*Text*
=======
To further that goal, Bill Capel, a Champaign, Ill., elder, donated
$30,000 to start a salary pool so that the new group - tentatively known as
More Light Presbyterians (MLP) - can hire a full-time organizer and an
assistant to work with congregations and presbyteries, particularly in
regions where the denomination's 1997 vote on Amendment A, the "fidelity
and integrity" amendment, was close.
The defeat of Amendment A, which tried to broaden the more restrictive
ordination standards that went into the church's constitution in 1997,
effectively closed the door on the ordination of sexually active
homosexuals.
Capel is a member of the McKinley Memorial Presbyterian Church, on the
campus of the University of Illinois, the MLCN congregation that hosted the
conference and just unveiled an "inclusiveness" stained-glass window (with
a pink triangle, recalling the symbol homosexuals in Nazi concentration
camps were forced to wear, at the top) in its sanctuary.
MLP is aiming to raise another $30,000 and to hire staff early in 1999.
PLGC's members will vote on the merger during their annual meeting at the
General Assembly this week.
"We're entering a new phase of this struggle ... and there's a desire
to reinvent ourselves to be a bit better prepared for this new phase," said
Scott Anderson of Sacramento, one of PLGC's co-moderators.
"While we'll always be a presence at the General Assembly, for the next
phase we're going to enlarge our work at the local level dramatically,
[particularly in] swing-vote presbyteries," Anderson said. "Five to 10
years' work will make the difference."
The vote is both for a merger and a reunion of sorts.
In 1978, when the General Assembly adopted "definitive guidance,"
denying ordination to homosexuals, New York City's West-Park Presbyterian
Church immediately declared itself a conscientious objector to the policy
and defined itself as gay welcoming. The Munn Avenue Church in East
Orange, N.J., and the Downtown Church in Rochester, N.Y., quickly followed.
In 1992, the MLCN was organized as a way to nurture the growing numbers
of congregations practicing ecclesiastical disobedience. While churches in
the network ordain gays and lesbians as elders and deacons, members, when
asked, were able to identify only one MLCN church in the 95-congregation
network that has called an openly gay minister.
PLGC, on the other hand, built its reputation as a lobbying
organization, focusing most intently upon changing General Assembly
ordination policy. It emerged at the 1974 General Assembly of the United
Presbyterian Church in the United States of America as the Presbyterian Gay
Caucus. It became Presbyterians for Gay Concerns in 1979 to accommodate
growing numbers of nongay members. The name was officially changed to
Presbyterians for Lesbian and Gay Concerns in 1980. The organization now
has 20 active chapters.
=======
*Record excerpts*
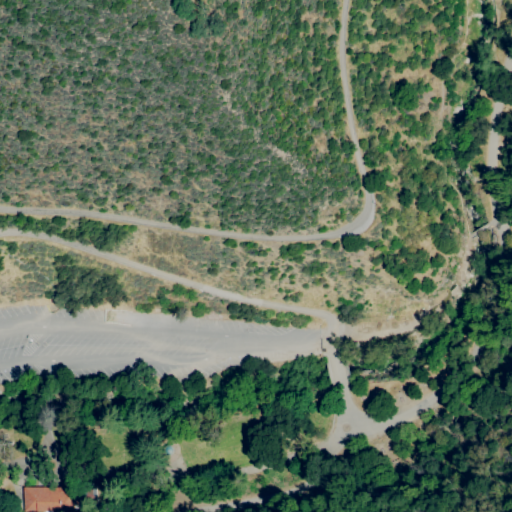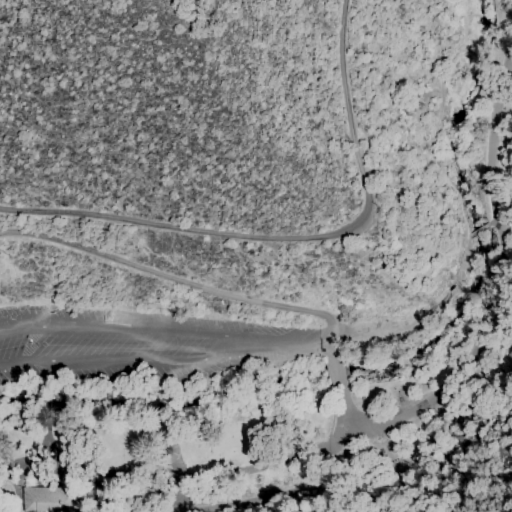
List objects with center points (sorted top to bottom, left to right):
road: (444, 118)
road: (489, 229)
road: (477, 231)
road: (295, 240)
park: (255, 255)
road: (493, 258)
road: (180, 276)
road: (432, 311)
road: (131, 323)
road: (304, 337)
road: (348, 347)
parking lot: (130, 352)
road: (132, 360)
road: (48, 377)
road: (355, 377)
road: (49, 407)
road: (367, 412)
road: (352, 438)
road: (48, 441)
building: (168, 450)
road: (167, 469)
road: (369, 478)
road: (285, 490)
building: (87, 495)
building: (46, 498)
building: (49, 499)
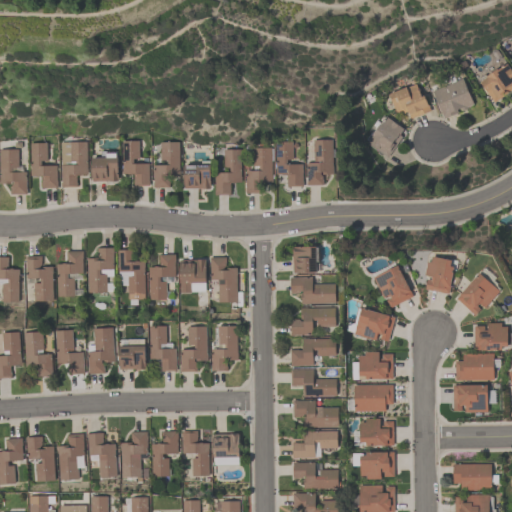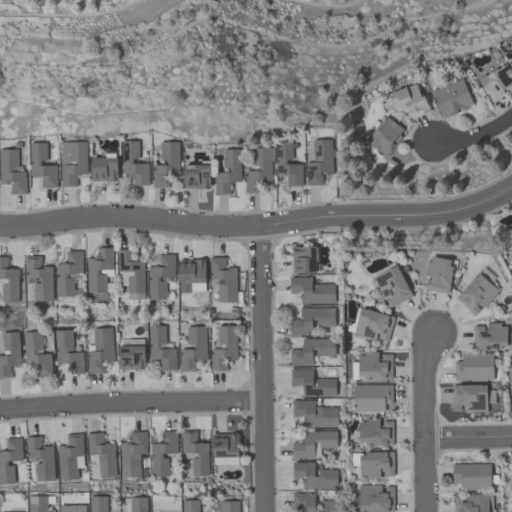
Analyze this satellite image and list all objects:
building: (511, 39)
building: (498, 80)
building: (498, 83)
building: (453, 96)
building: (410, 99)
building: (453, 99)
building: (410, 102)
building: (386, 135)
building: (385, 136)
road: (471, 136)
building: (73, 160)
building: (320, 160)
building: (135, 161)
building: (73, 162)
building: (167, 162)
building: (43, 163)
building: (288, 163)
building: (321, 163)
building: (135, 164)
building: (167, 164)
building: (288, 165)
building: (42, 166)
building: (104, 167)
building: (106, 167)
building: (259, 169)
building: (12, 170)
building: (229, 170)
building: (260, 170)
building: (12, 172)
building: (229, 173)
building: (198, 174)
building: (197, 176)
road: (258, 230)
building: (305, 258)
building: (305, 260)
building: (99, 269)
building: (100, 271)
building: (191, 271)
building: (68, 273)
building: (130, 273)
building: (439, 273)
building: (69, 274)
building: (133, 274)
building: (440, 275)
building: (160, 276)
building: (193, 276)
building: (40, 278)
building: (40, 279)
building: (162, 279)
building: (224, 279)
building: (225, 279)
building: (8, 281)
building: (9, 282)
building: (393, 284)
building: (393, 287)
building: (313, 290)
building: (478, 291)
building: (312, 292)
building: (479, 295)
building: (312, 319)
building: (312, 321)
building: (374, 323)
building: (374, 326)
building: (491, 335)
building: (492, 337)
building: (225, 346)
building: (162, 347)
building: (194, 347)
building: (226, 348)
building: (101, 349)
building: (162, 349)
building: (195, 349)
building: (69, 350)
building: (101, 350)
building: (311, 350)
building: (312, 351)
building: (10, 352)
building: (37, 352)
building: (68, 352)
building: (10, 354)
building: (38, 354)
building: (133, 355)
building: (132, 356)
building: (375, 364)
building: (374, 366)
building: (475, 366)
building: (475, 368)
road: (263, 371)
building: (510, 376)
building: (511, 376)
building: (312, 382)
building: (313, 384)
building: (372, 396)
building: (471, 396)
building: (370, 398)
building: (471, 399)
road: (131, 406)
building: (315, 413)
building: (315, 414)
road: (425, 421)
building: (376, 431)
building: (375, 432)
road: (469, 436)
building: (314, 442)
building: (226, 443)
building: (315, 444)
building: (226, 448)
building: (196, 452)
building: (132, 453)
building: (162, 453)
building: (103, 454)
building: (163, 454)
building: (196, 454)
building: (70, 455)
building: (133, 455)
building: (103, 456)
building: (41, 457)
building: (9, 459)
building: (71, 459)
building: (10, 461)
building: (41, 461)
building: (377, 462)
building: (374, 465)
building: (315, 475)
building: (473, 475)
building: (315, 476)
building: (472, 477)
building: (376, 497)
building: (375, 498)
building: (39, 503)
building: (99, 503)
building: (312, 503)
building: (472, 503)
building: (474, 503)
building: (99, 504)
building: (139, 504)
building: (312, 504)
building: (39, 505)
building: (138, 505)
building: (191, 505)
building: (191, 506)
building: (229, 506)
building: (230, 506)
building: (73, 510)
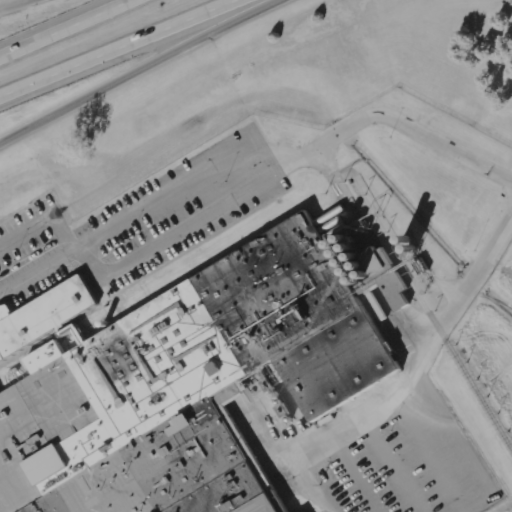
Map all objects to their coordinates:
road: (9, 3)
road: (61, 25)
road: (116, 48)
road: (145, 72)
road: (402, 118)
railway: (430, 318)
road: (424, 356)
building: (182, 375)
building: (187, 376)
road: (297, 451)
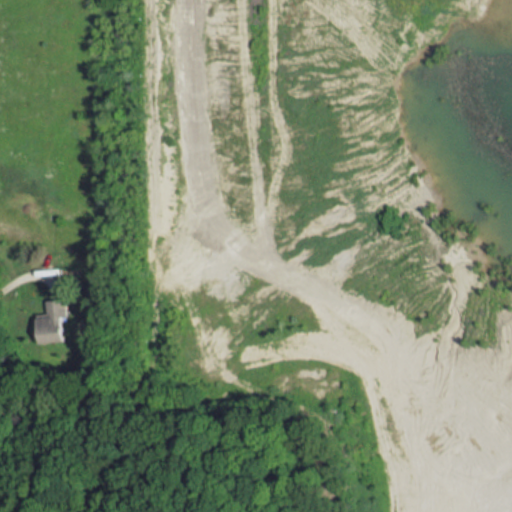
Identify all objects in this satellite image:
quarry: (345, 235)
road: (15, 285)
building: (49, 321)
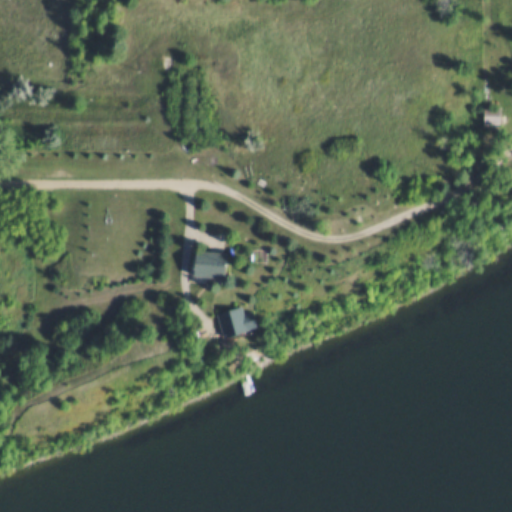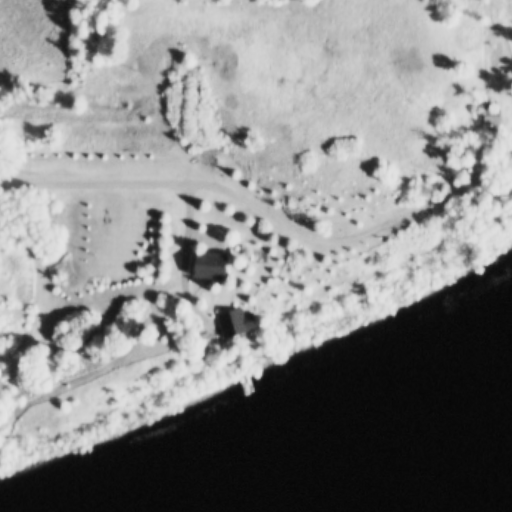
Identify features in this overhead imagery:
building: (486, 113)
road: (111, 114)
building: (486, 117)
road: (92, 179)
road: (352, 229)
road: (176, 256)
building: (198, 261)
building: (209, 264)
building: (225, 320)
building: (229, 323)
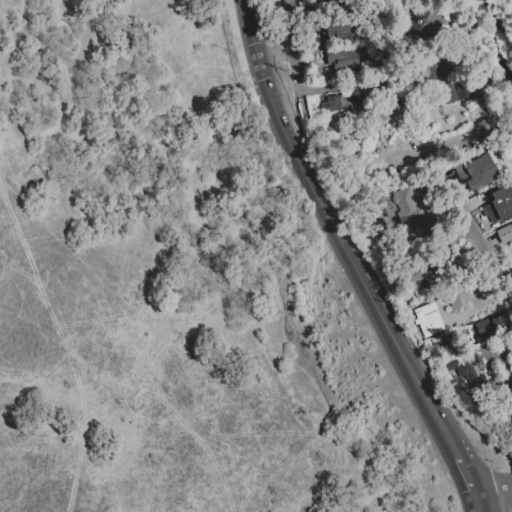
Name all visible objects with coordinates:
building: (325, 0)
building: (337, 2)
building: (423, 19)
building: (424, 22)
building: (338, 31)
building: (342, 31)
road: (292, 42)
building: (320, 42)
building: (344, 59)
road: (277, 60)
building: (347, 62)
building: (435, 71)
building: (475, 85)
building: (496, 85)
building: (380, 92)
building: (453, 92)
building: (463, 92)
building: (450, 95)
building: (364, 97)
building: (438, 99)
road: (299, 100)
building: (329, 104)
building: (331, 105)
building: (389, 109)
building: (396, 109)
building: (384, 113)
building: (372, 118)
building: (347, 122)
building: (331, 129)
building: (487, 129)
building: (475, 172)
building: (474, 180)
building: (499, 204)
building: (500, 207)
building: (407, 211)
building: (401, 212)
road: (466, 219)
road: (337, 233)
building: (504, 233)
building: (505, 236)
building: (448, 243)
building: (420, 277)
building: (415, 283)
building: (433, 285)
road: (377, 288)
building: (443, 299)
building: (427, 320)
building: (430, 325)
building: (493, 326)
building: (494, 330)
building: (464, 337)
road: (501, 349)
building: (451, 351)
building: (465, 368)
building: (510, 380)
road: (471, 478)
road: (497, 498)
road: (482, 507)
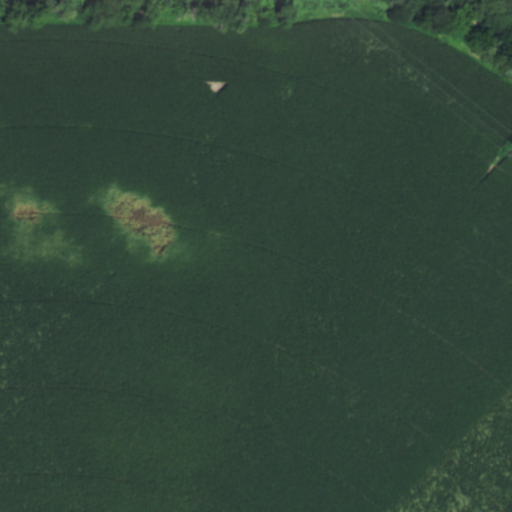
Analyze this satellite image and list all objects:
power tower: (505, 149)
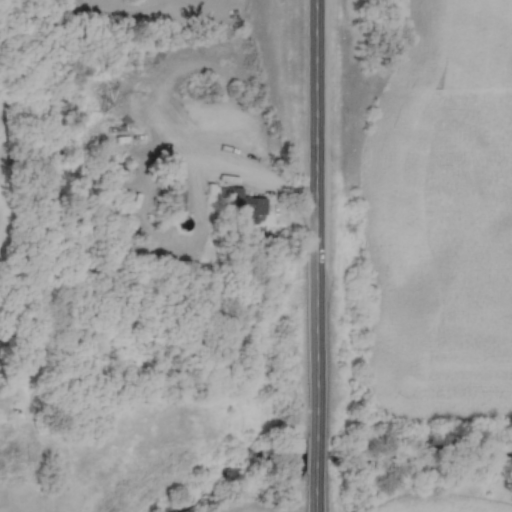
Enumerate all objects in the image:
building: (241, 205)
road: (317, 214)
road: (317, 447)
road: (318, 489)
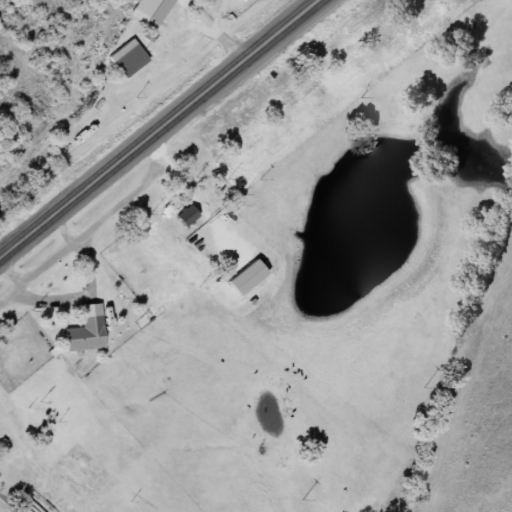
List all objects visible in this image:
building: (149, 9)
building: (149, 9)
building: (123, 56)
building: (124, 56)
road: (158, 126)
building: (182, 215)
building: (183, 215)
building: (80, 334)
building: (81, 334)
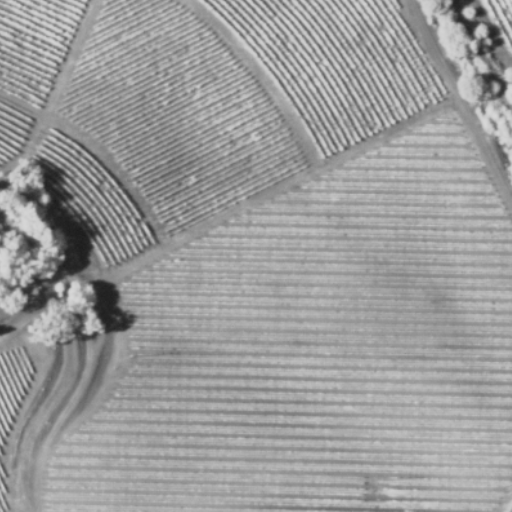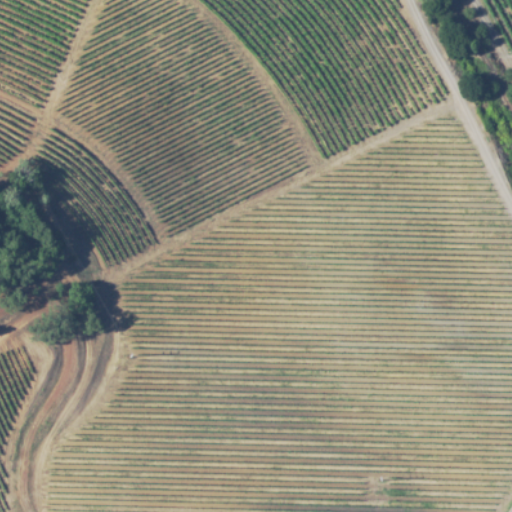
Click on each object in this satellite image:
railway: (480, 56)
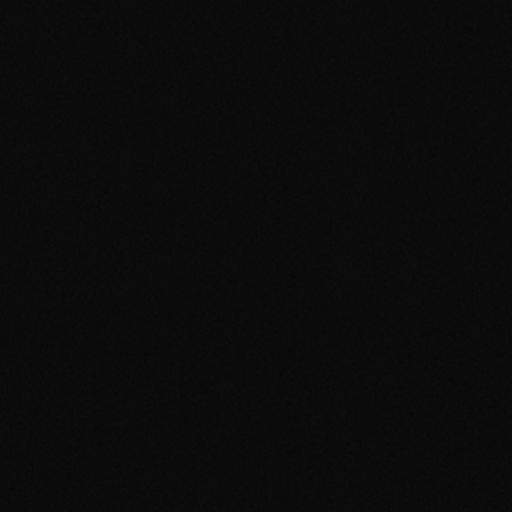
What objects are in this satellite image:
river: (326, 54)
river: (407, 54)
river: (350, 310)
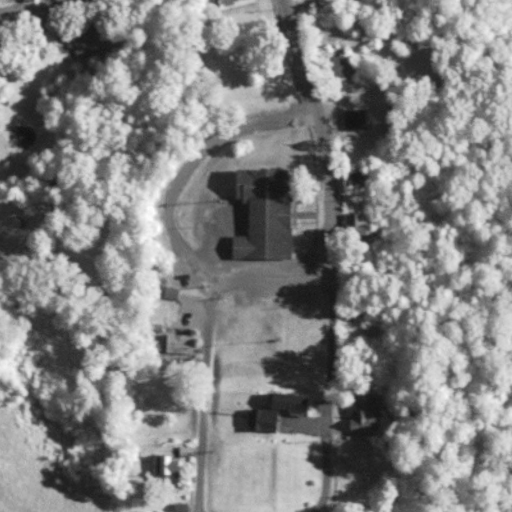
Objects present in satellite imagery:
building: (227, 2)
building: (227, 2)
road: (49, 6)
building: (88, 43)
building: (88, 44)
building: (357, 119)
building: (357, 119)
building: (24, 136)
road: (190, 161)
building: (364, 180)
building: (269, 214)
building: (269, 214)
building: (357, 224)
road: (331, 252)
building: (252, 317)
building: (253, 318)
road: (211, 335)
building: (178, 344)
building: (280, 408)
building: (280, 408)
building: (367, 408)
building: (367, 408)
building: (167, 467)
building: (167, 467)
building: (181, 507)
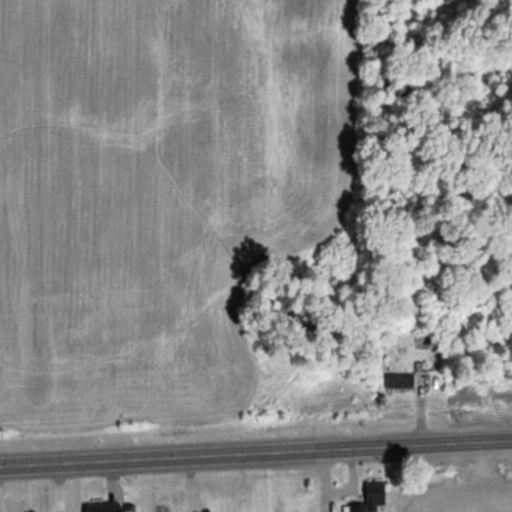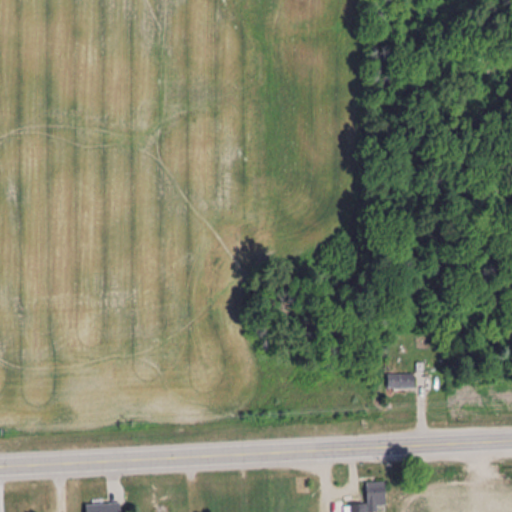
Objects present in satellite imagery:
building: (401, 382)
road: (472, 440)
road: (216, 452)
building: (374, 499)
building: (103, 508)
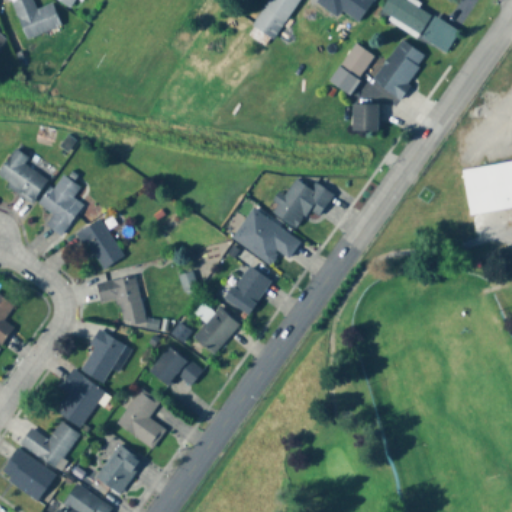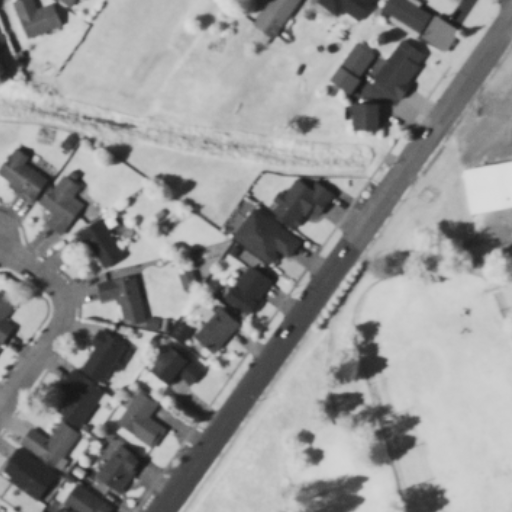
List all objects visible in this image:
building: (66, 3)
building: (404, 15)
building: (34, 18)
building: (271, 19)
building: (2, 39)
building: (350, 69)
building: (398, 69)
building: (363, 118)
building: (20, 177)
building: (488, 184)
building: (488, 187)
building: (300, 202)
building: (61, 205)
building: (264, 238)
building: (100, 244)
road: (338, 265)
building: (247, 290)
building: (123, 299)
building: (4, 317)
road: (58, 321)
building: (215, 331)
building: (101, 357)
park: (403, 361)
building: (174, 369)
building: (77, 400)
building: (141, 420)
building: (50, 445)
building: (118, 470)
building: (27, 474)
building: (82, 502)
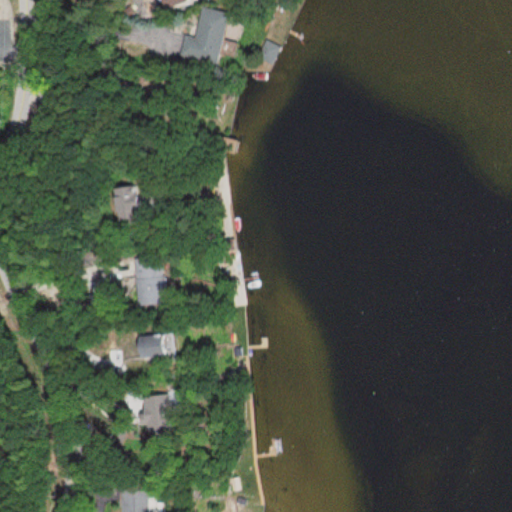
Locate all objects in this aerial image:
building: (218, 37)
road: (9, 260)
building: (160, 282)
building: (173, 347)
park: (20, 426)
building: (148, 501)
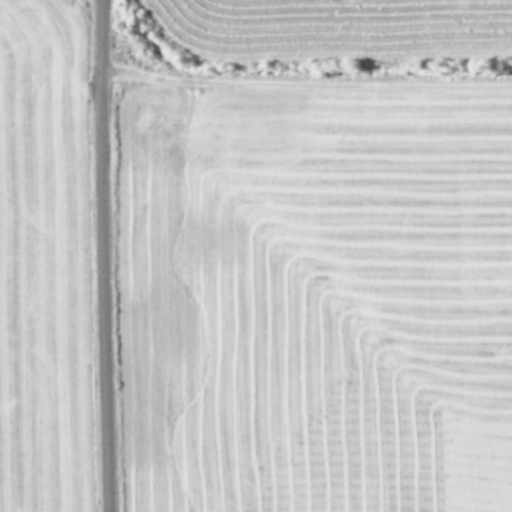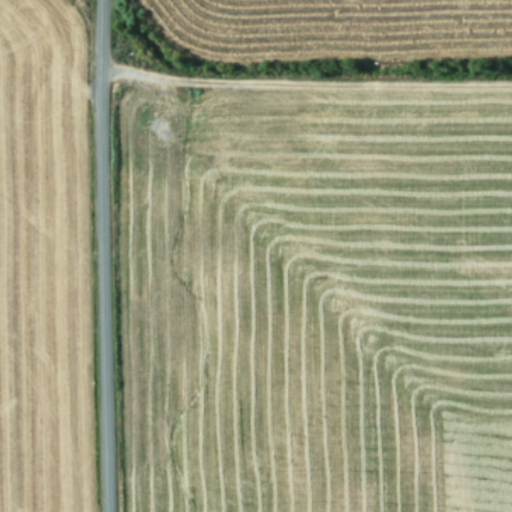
=======
*What is asked*
1) Translate this sentence from the Presbyterian merger article into Spanish: "The vote is both for a merger and a reunion of sorts."
2) According to the Presbyterian merger article, in what year was the MLCN organized?
3) Continue the Presbyterian merger article from its last sentence.
The items come from a separate source, unrelated to the Presbyterian merger article.

*Outputs*
1) La votación es a la vez para una fusión y una especie de reunificación.

2) 1992.

3)
"The popular vote was so much larger this time," said MLCN co-moderator
the Rev. Richard Lundy of Excelsior, Minn., referring to the 46 percent of
Presbyterians who voted for less restrictive ordination standards in
presbyteries this year, even though Amendment A was ultimately clobbered by
a 114-to-59 vote. "That helps us know where we need to concentrate our
grassroots efforts. ...
"The MLCN tradition is committed to nurturing churches," said Lundy.
"PLGC has focused on legislative initiatives at the General Assembly. Now
we're committed to grassroots organizing in addition to the legislative
initiatives."
Areas targeted for a stronger MLP presence are the Southeast, an
up-to-now solid wall of opposition to ordination of gays and lesbians, and
the Midwest, where voting has been more mixed.
The decision to bankroll local organizing isn't a new one among gay and
lesbian activists within the Presbyterian Church (U.S.A.). In her advocacy
work throughout the United States, the Rev. Jane Spahr, an evangelist hired
by the Downtown Church in Rochester, N.Y., to educate the denomination on
gay and lesbian concerns, is laying the groundwork for local congregations
to hire what she calls "regional evangelists." These gays and lesbians,
working side by side with MLP, will be advocates and educators in the
church's historically moderate middle. Projects under the auspices of
Spahr's supporting organization, That All May Freely Serve, are under
development now in Baltimore, northern California and Chicago, and are
beginning in Atlanta.
Spahr gained denomination-wide recoginition in 1992 when the General
Assembly's Permanent Judicial Commission declared her call as pastor to the
Downtown Church in Rochester out of order, prohibiting her installation
there. An ordained minister, Spahr is an "out" lesbian.
Presbyterian Welcome, a coalition of ten New York City Presbyterian
churches, has already hired a part-time regional evangelist - United Church
of Christ pastor Cliff Frazier - and its latest project is petitioning the
Synod of the Northeast to become a "G-6.0106b-free Zone." G-6.0106b is the
clause in the denomination's constitution that in effect prohibits the
ordination of sexually active gays, lesbians and unmarried heterosexuals.
"It's hard work," said Frazier, when asked about mediating between the
more radicalized congregations in his coalition who are ecclesiastically
disobedient and the more moderates ones, who are supportive but who are
committed to working for change within the system's rules. "It's hard to
negotiate different points of view. ... Not impossible - just difficult."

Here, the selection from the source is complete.